Bagi pasar global, ini penting karena China menyumbang sekitar 18% dari perdagangan barang global. Ketika Anda memiliki momentum ekonomi yang berkelanjutan seperti ini, itu menyebar ke pasar komoditas, mata uang pasar berkembang, dan rantai pasokan internasional. Eksportir Eropa - terutama perusahaan otomotif dan mesin Jerman - melaporkan pesanan yang stabil. Rantai pasokan Asia mengalami volatilitas yang lebih sedikit dibanding kuartal sebelumnya.
Intinya di sini adalah bahwa ketahanan ekonomi China bukanlah gangguan sementara. Ini bersifat struktural. Kombinasi kemajuan teknologi, pengembangan regional yang terkoordinasi, dan pola konsumsi yang berkembang menunjukkan jalur ekspansi ini memiliki kekuatan. Pembuat kebijakan dapat fokus pada reformasi yang tepat sasaran daripada stimulus besar-besaran, yang sebenarnya menunjukkan kondisi operasional yang lebih stabil ke depan.

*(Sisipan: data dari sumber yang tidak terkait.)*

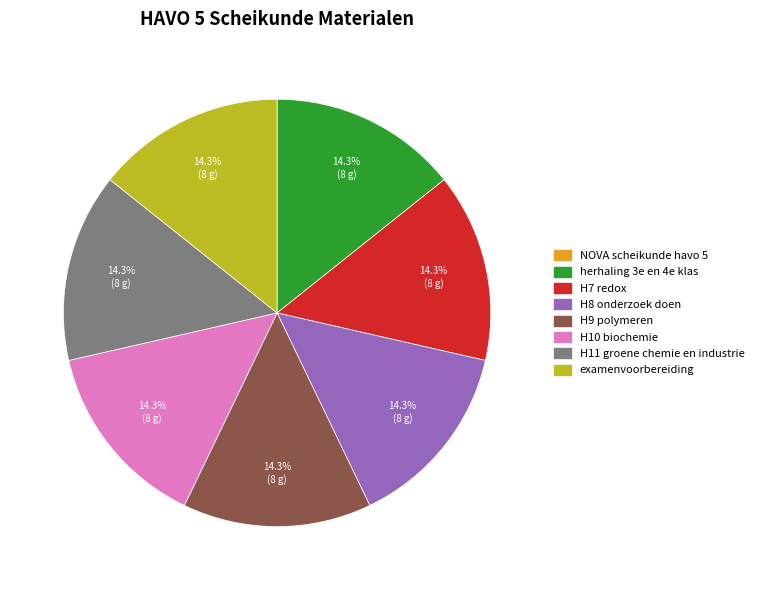

Is the sum of H7 redox and H9 polymeren greater than half?

No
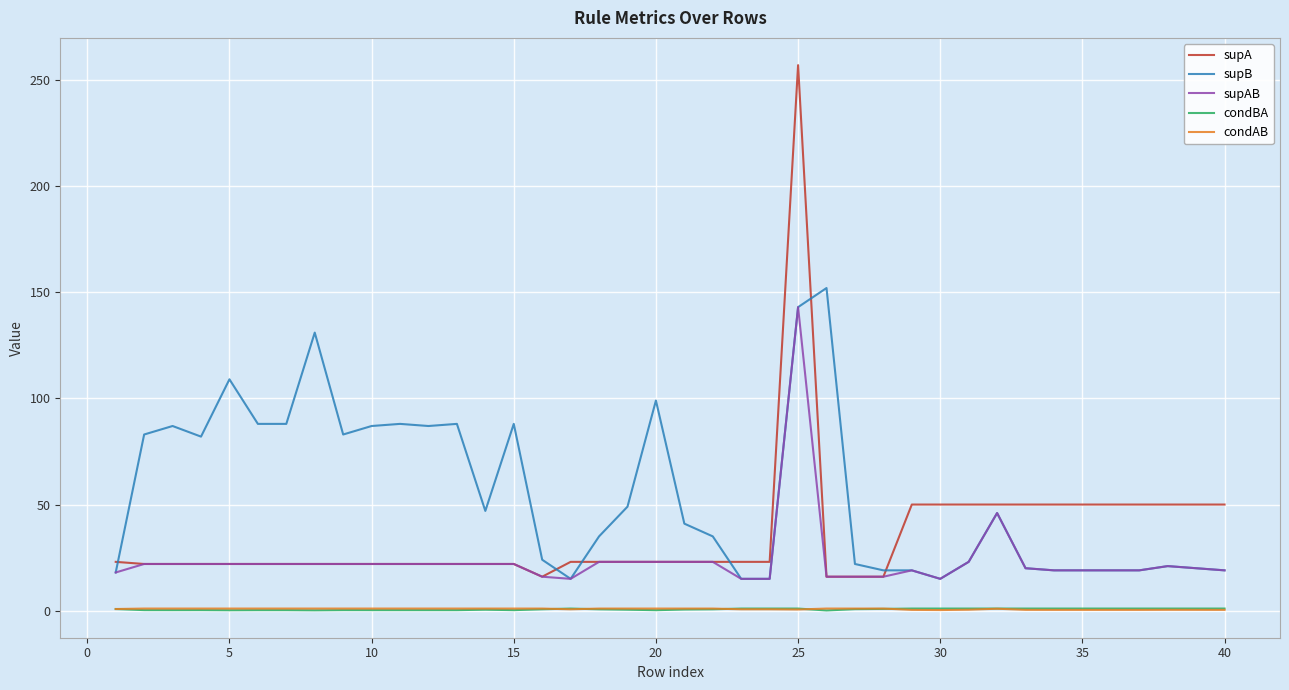

True or false: supB and condAB cross at least once.

False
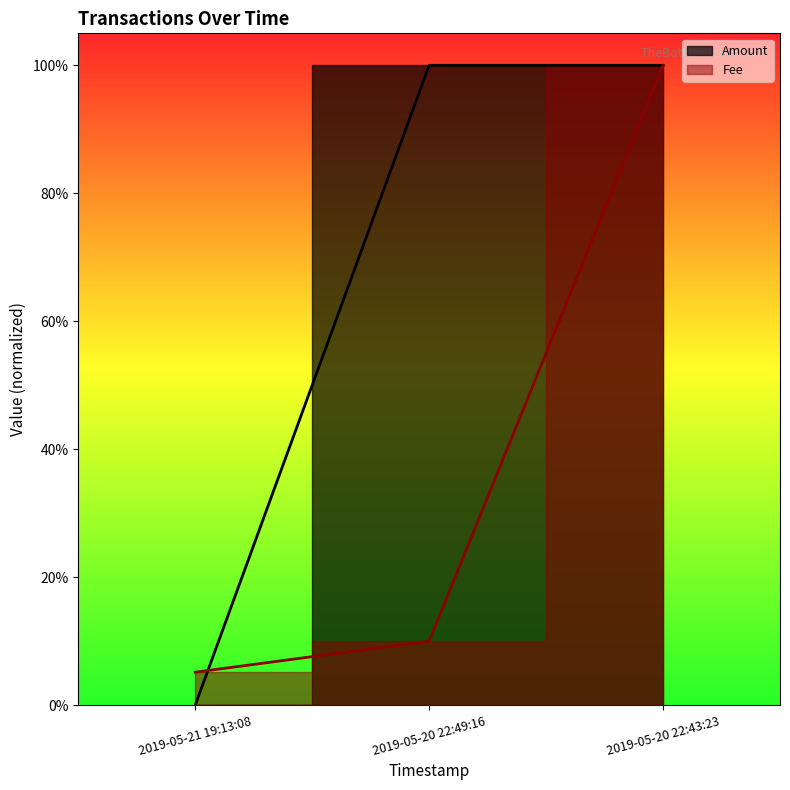

What is the difference between the maximum and second lowest values in the Fee series?

0.9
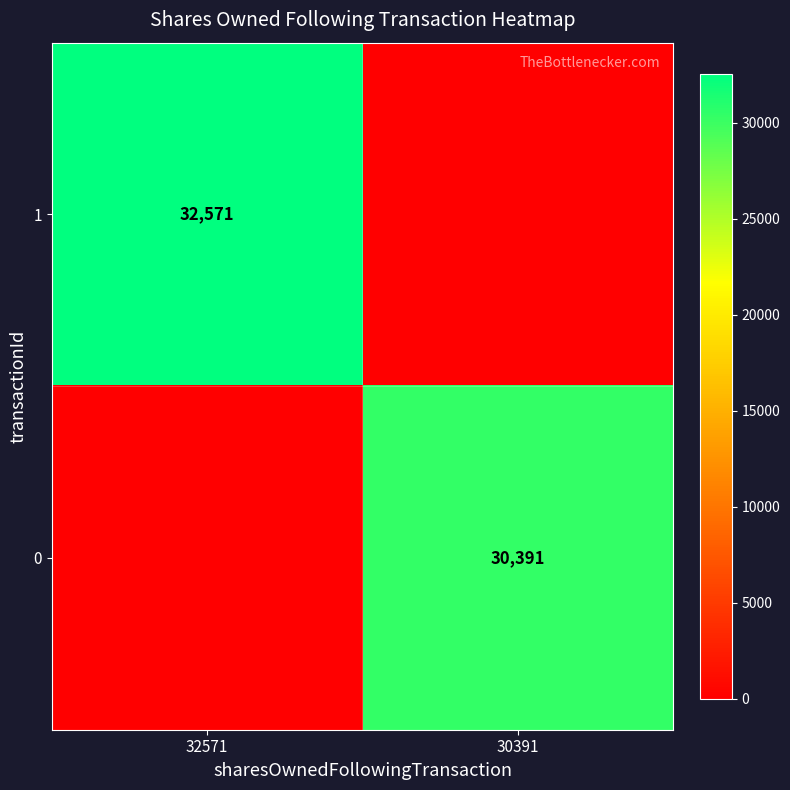

Is it true that 1 equals 32571 at 32571?

True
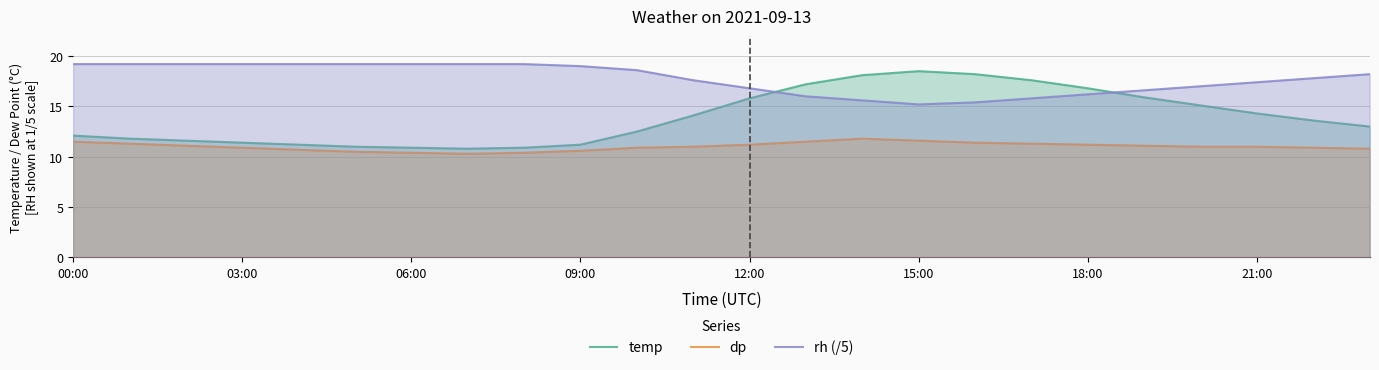

What are all the series names shown in the legend?

temp, dp, rh (/5)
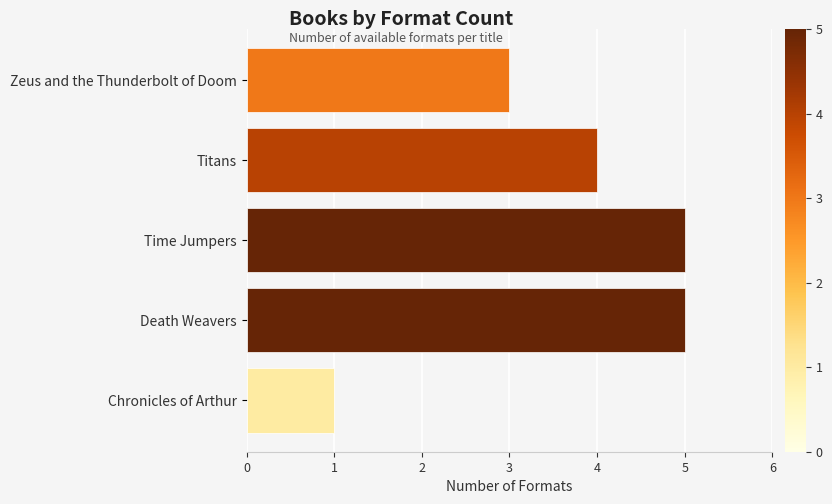

Does the chart contain any negative values?

No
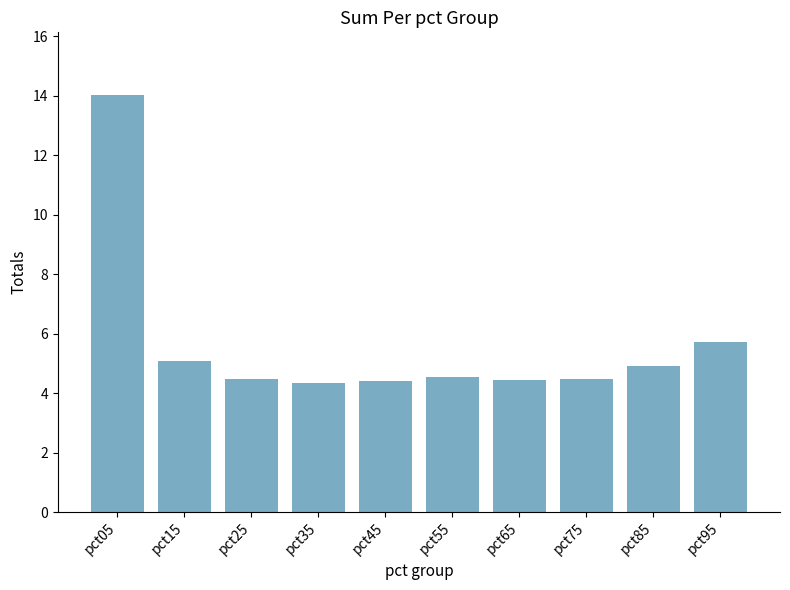

What is the change in value from pct05 to pct55?

-9.5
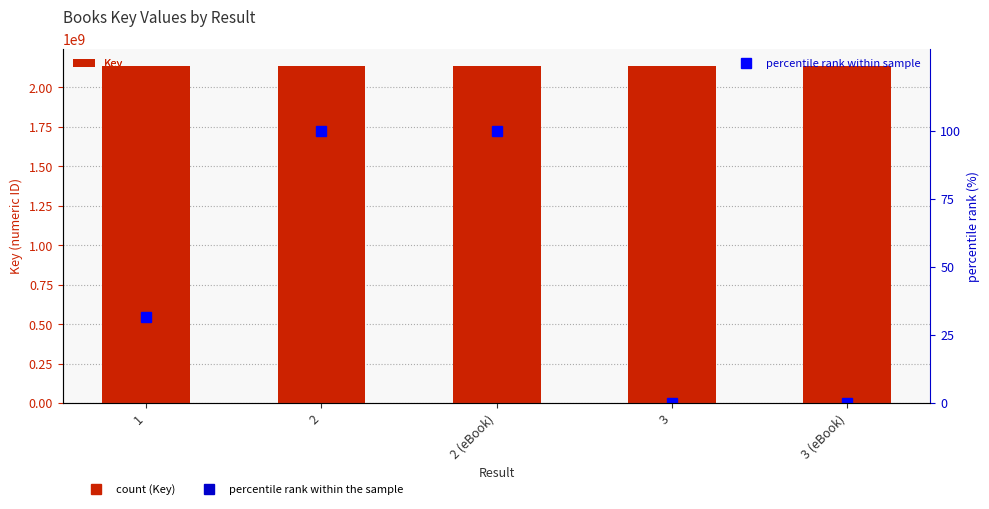

Which has a higher value, 3 (eBook) or 2?

2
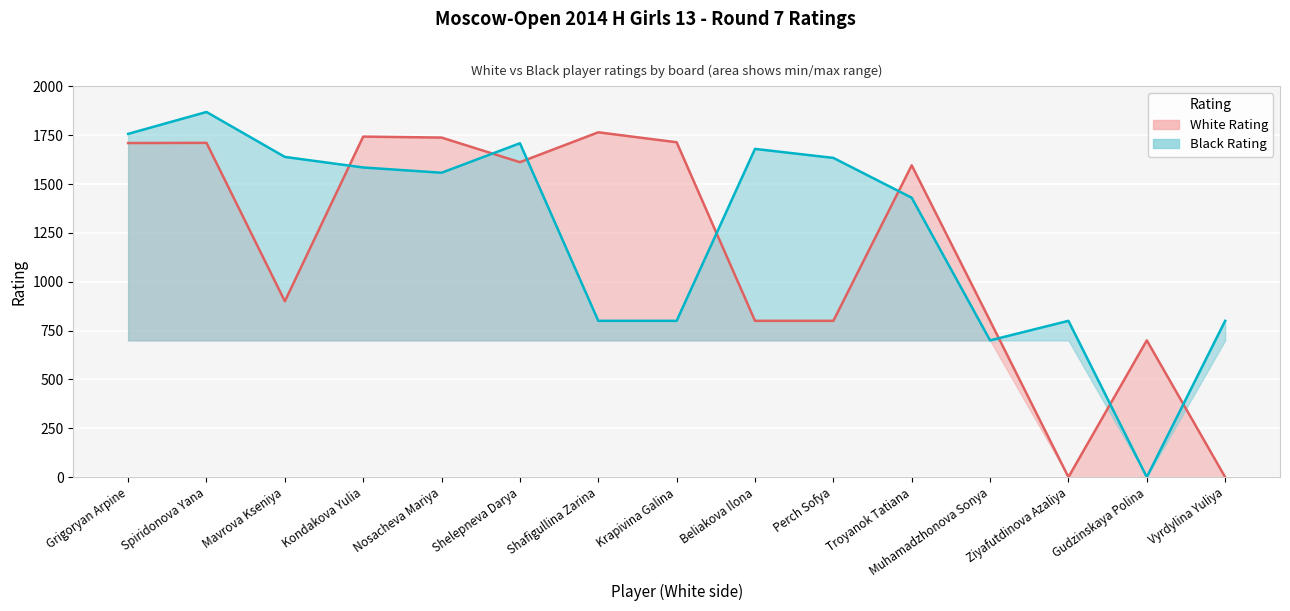

Rank the series at Shelepneva Darya from lowest to highest value.

White Rating, Black Rating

Investor global memantau dengan cermat karena kinerja ekonomi China secara langsung mempengaruhi aliran perdagangan, pola investasi, dan harga komoditas. Pendekatan kebijakan yang terukur yang ditandai Commerzbank ini bisa berarti kondisi yang lebih stabil untuk operasi bisnis internasional ke depan.